Being able to detach from experience and label thoughts and emotions effectively cognitively diverts attention from the narrative networks in the brain to the more observant part of the brain. Psychologist Linda Graham enables a core resilience skill called ‘responsiveness’ by being mentally alert and unfocused when stress strikes. describes it as “the ability to pause, step back, reflect, change perspective, create options, and choose wisely.” “I will explain. For example, we often tell angry children to “use your words.” Still, it turns out that stopping and labeling emotions activate the brain’s thinking center rather than the emotional center.
Build Resilience: Develop Compassion
One of the most overlooked aspects of resilience skills is the ability to develop both self-compassion and compassion for others.
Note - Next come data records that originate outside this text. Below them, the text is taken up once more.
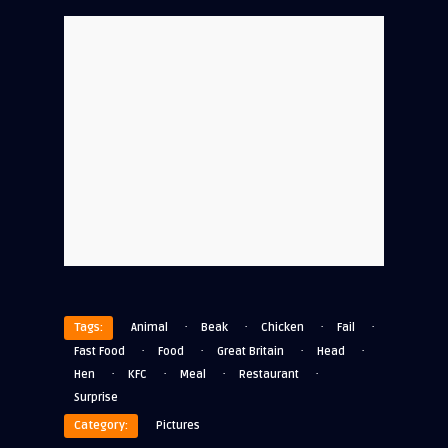
·
·
·
·
Tags:
Animal
Beak
Chicken
Fail
·
·
·
·
Fast Food
Food
Great Britain
Head
·
·
·
·
Hen
KFC
Meal
Restaurant
Surprise
Category:
Pictures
According to research cited by the Greater Good Science Center at the University of California, Berkeley, compassion boosts positive emotions, builds positive working relationships, and promotes cooperation and collaboration.
Compassion training programs, such as those offered by the Center for Compassion, Altruism, and Education and Research (CCARE) at Stanford University, have shown that practices that foster compassion increase happiness and well-being and reduce stress. Compassion and business effectiveness are not mutually exclusive. Instead, the success of individuals, teams, and organizations depends on a caring work culture.
In conclusion, we can conclude that a broad range of skills and behaviors that enable resilience in the workplace represents an excellent return on investment. A 2014 study published by PwC found that initiatives and programs that promote a resilient and mentally healthy workplace can reduce spending Returned by $2.30 per dollar.
The ability to build resilience is a valuable skill in the increasingly stressful world of work. And businesses will benefit from a more resilient workforce. Creating an organizational culture that encourages and supports resilience training makes excellent business sense.
We hope that reading this article was useful. You can also read the “How to Overcome Overwhelming Feelings?” article to complete your information.